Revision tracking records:
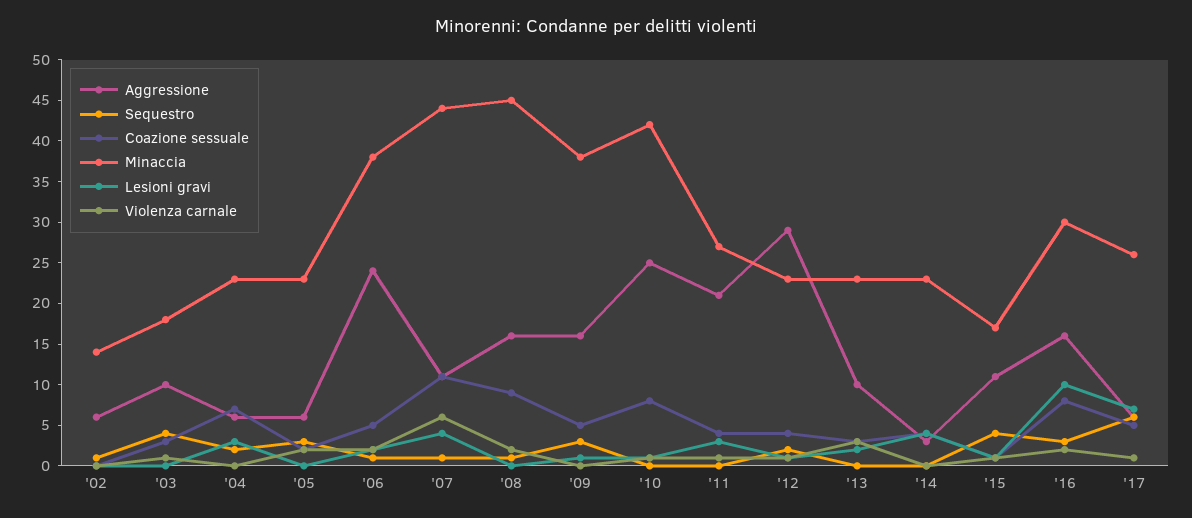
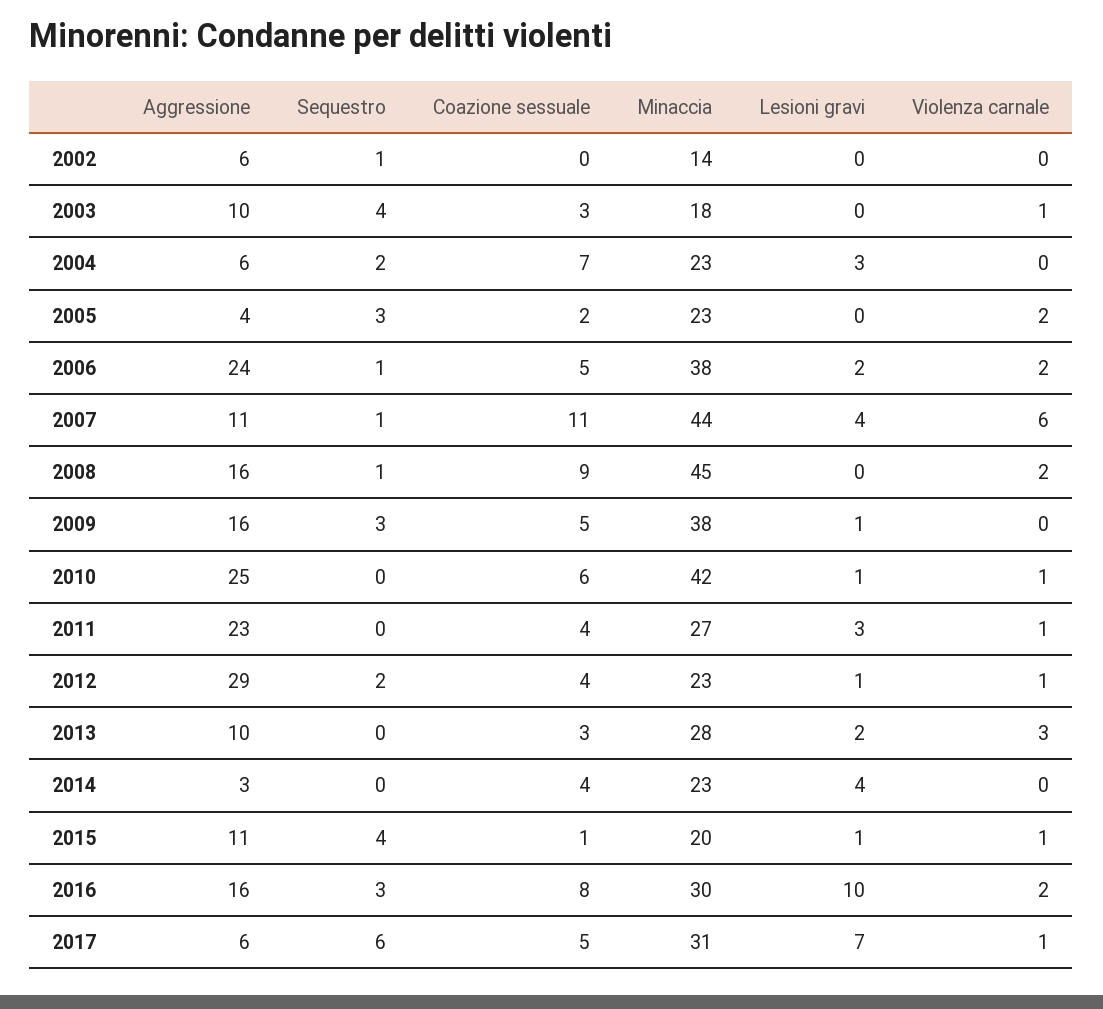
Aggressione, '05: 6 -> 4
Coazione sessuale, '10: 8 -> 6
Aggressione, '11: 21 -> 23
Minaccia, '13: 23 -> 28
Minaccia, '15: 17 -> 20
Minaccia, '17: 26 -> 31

### PROBLEM TO SOLVE
Apart from the pictures, all of the data must be duplicated exactly as shown above.

### EXERCISE RESULT
Aggressione, '05: 6 -> 4
Coazione sessuale, '10: 8 -> 6
Aggressione, '11: 21 -> 23
Minaccia, '13: 23 -> 28
Minaccia, '15: 17 -> 20
Minaccia, '17: 26 -> 31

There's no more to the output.